Value Proposition
First in class patient-derived biological tools for investigation of SCA12, a rare neurodegenerative disease with no known cure.
Unmet Need
Spinocerebellar ataxia type 12 (SCA12) is a rare neurodegenerative disease that affects the cerebellum, commonly resulting in upper limb tremors and muscle spasms, with some patients reporting a disruption of muscular coordination that affects their mobility as well as neuropsychiatric symptoms [1]. Most studies are done with neuroimaging of patients or tissue samples taken postmortem; due to the rarity of this disease, only one postmortem exam of an SCA12 patient has been published as of 2020 [2]. Therefore, there is a strong need for tools to study this disease.
Technology Description
Researchers at Johns Hopkins have generated new tools to study SCA12. First, they have generated and characterized patient-derived fibroblasts and induced pluripotent stem cell (iPSC) lines from three different human SCA12 patients.
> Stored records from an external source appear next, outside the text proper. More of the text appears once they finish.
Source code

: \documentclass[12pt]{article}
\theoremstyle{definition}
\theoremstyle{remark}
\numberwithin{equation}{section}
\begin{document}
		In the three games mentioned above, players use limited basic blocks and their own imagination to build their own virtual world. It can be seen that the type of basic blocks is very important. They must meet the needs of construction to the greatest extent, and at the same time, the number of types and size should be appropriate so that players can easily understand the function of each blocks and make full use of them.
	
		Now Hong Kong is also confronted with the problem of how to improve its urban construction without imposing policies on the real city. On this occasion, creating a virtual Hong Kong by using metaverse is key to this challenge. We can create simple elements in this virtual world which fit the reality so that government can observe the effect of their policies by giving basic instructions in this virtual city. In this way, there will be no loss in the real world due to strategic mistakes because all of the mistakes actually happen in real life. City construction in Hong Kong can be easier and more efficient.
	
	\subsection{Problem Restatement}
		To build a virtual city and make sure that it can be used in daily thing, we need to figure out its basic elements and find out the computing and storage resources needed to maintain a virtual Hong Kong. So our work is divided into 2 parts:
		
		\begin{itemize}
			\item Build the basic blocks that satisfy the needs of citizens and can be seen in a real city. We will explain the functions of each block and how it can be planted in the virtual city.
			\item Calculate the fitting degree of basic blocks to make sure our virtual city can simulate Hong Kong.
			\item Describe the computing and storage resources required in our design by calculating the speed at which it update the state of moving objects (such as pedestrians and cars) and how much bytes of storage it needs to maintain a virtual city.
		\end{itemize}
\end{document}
Furthermore, they have developed antibodies targeting poly-Serine (polySer) aggregates characteristic of SCA12 to aid in the detection of these aggregates in cell or tissue samples by western blotting and immunocytochemistry analysis.
Stage of Development
Cells and antibodies have been generated and characterized.
Publications
1) Li, P.P., Margolis, R.L. Use of single guided Cas9 nickase to facilitate precise and efficient genome editing in human iPSCs. Sci Rep 11, 9865 (2021). https://doi.org/10.1038/s41598-021-89312-2
2) Feng H, Li Q, Margolis RL, Li PP. Generation of a human induced pluripotent stem cell line JHUi003-A with homozygous mutation for spinocerebellar ataxia type 12 using genome editing. Stem Cell Research. 2021 May 1;53:102346.
3) Zhou C, Liu HB, Jahanbakhsh F, Deng L, Wu B, Ying M, Margolis RL, Li PP. Bidirectional transcription at the PPP2R2B gene locus in spinocerebellar ataxia type 12. Movement Disorders. 2023 Dec;38(12):2230-40.